City council wins appeal over houses in multiple occupation and rules of co-operative society

A dispute over whether two houses in Nottingham are ‘houses in multiple occupation {HMO)’ has turned on the meaning of the word ’discuss’ in the rules of the co-operative that owns them.

Nottingham City Council brought an appeal to the Upper Tribunal (Lands Chamber) against a decision of the First-Tier Tribunal (Property Chamber).

Upper Tribunal Judge Elizabeth Cooke said the two homes were owned by Housing 35 Plus and paragraph 2B of Schedule 14 to the Housing Act 2004, said a house was not an HMO - and so did not need to be licensed - if it was managed or controlled by a co-operative society where "all management decisions of the society are made by the members at a general meeting which all members are entitled to, and invited to, attend”.

The First-Tier Tribunal (Property Chamber) had found for Housing 35 Plus when it appealed against Nottingham’s imposition of financial penalty notices, each of £15,000, for failing to licence an HMO.

The two sides’ disagreement was on whether the properties were HMOs.

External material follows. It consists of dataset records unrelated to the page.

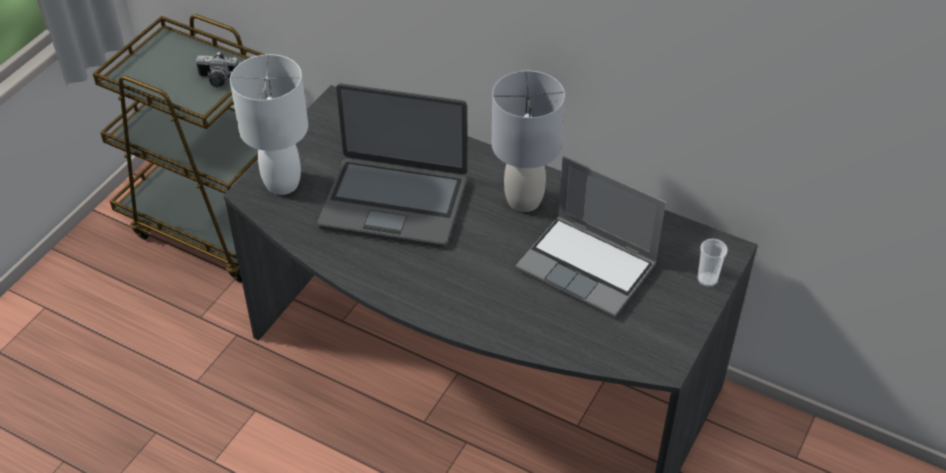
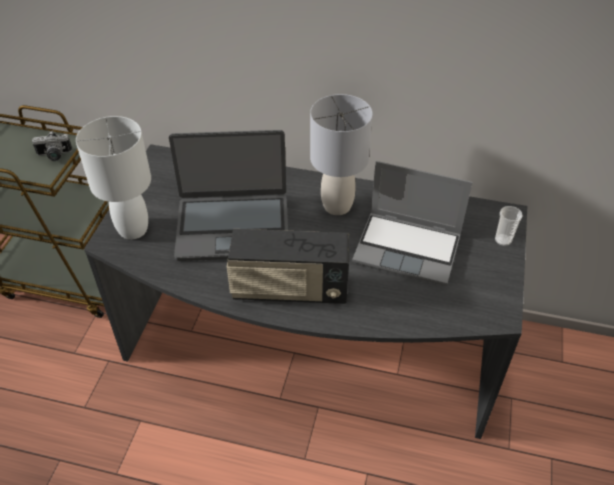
camera: 15 degrees left, 0 degrees up
(433, 286) = (289, 290): none -> radio

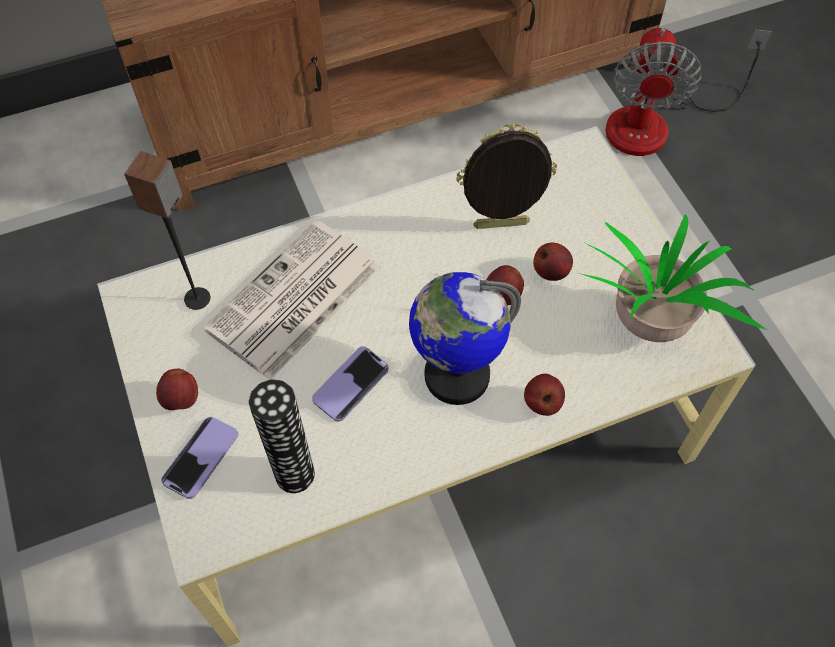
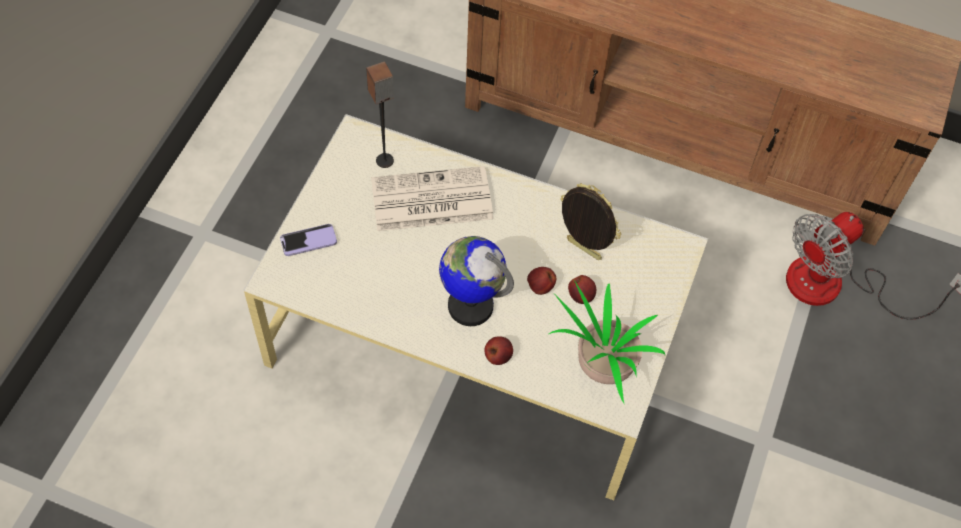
camera: 40 degrees right, 0 degrees up
(181, 400) = (327, 205): apple -> none
(295, 474) = (342, 285): vase -> none
(351, 385) = (413, 266): phone -> none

Nottingham argued among Housing 35 Plus’s rules was one that said a general meeting of residents should discuss but not take management decisions, and therefore paragraph 2B did not apply and the buildings were HMOs.

It said another rule enabled the management committee to exercise “all such powers as may be exercised by the co-operative in accordance with its objects an exercised these rules and are not by these rules or by statute required to be exercised by the co-operative in general meeting", which also did not satisfy paragraph 2B.

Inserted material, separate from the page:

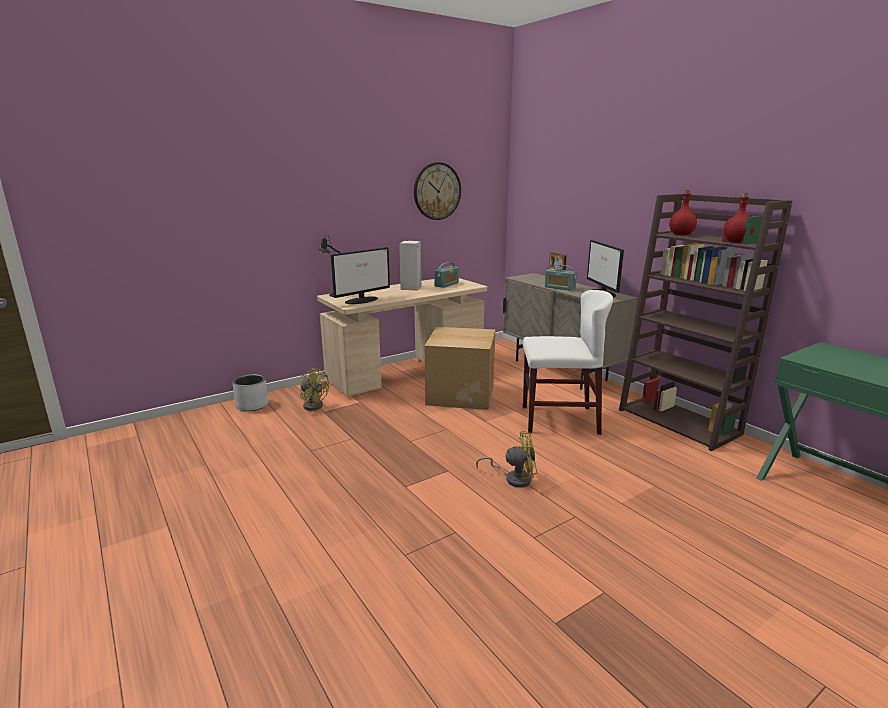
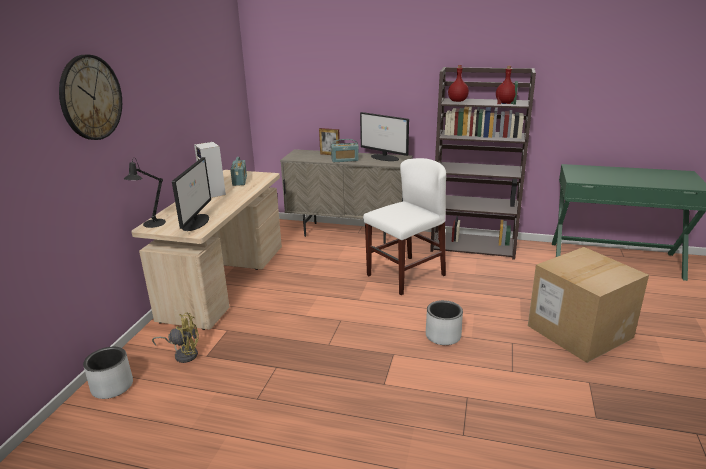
camera: 40 degrees left, 5 degrees up
(437, 191) = (201, 83): wall clock -> wall clock (90, 98)
(460, 394) = (305, 284): cardboard box -> cardboard box (579, 331)
(513, 478) = (442, 336): yellow fan -> grey planter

Housing 35 Plus said the general meeting took all the management decisions and the management committee merely implemented them.

Judge Cooke said: “The appeal turns on the construction of rules…does ‘discuss’ mean ‘discuss’, as the appellant says, or something else?

“Does ‘to discuss all management decisions of the co-operative that have arisen since the last general meeting’ mean that the general meeting discusses what the committee has decided since the last meeting, or does it mean to take all management decisions that have become necessary since the last meeting?”

She said Nottingham’s construction of the rules was ”obviously correct”.

This was because the plain meaning of ‘discuss’ was not the same as ‘ decide’. She said had the rules wanted the general meeting to take management decisions they would have said so.

Interpreted this way, this rule was also consistent with another that provided for the committee to “control and direct the management of the day-to-day business of the co-operative”. 

Judge Cooke said: “And what it controls and directs is the day-to-day ‘management'; I do not understand how that does not mean that the committee takes management decisions. That is why it is called a management committee.”

She concluded: “The management committee, as its name implies, is empowered to make management decisions. They might be described as day-to-day management decisions, but they are management nonetheless.

“The function of the general meeting is to discuss those decisions so that the members all have a voice in what is happening and can make their views known to the committee, both about decisions already made and about future decisions.”

This meant Housing 35 Plus’s rules did not mean all management decisions were made by members at a general meeting and so the houses were HMOs and the FtT had been wrong.

She remitted the case to the  FtT to decide on a further seven grounds of appeal.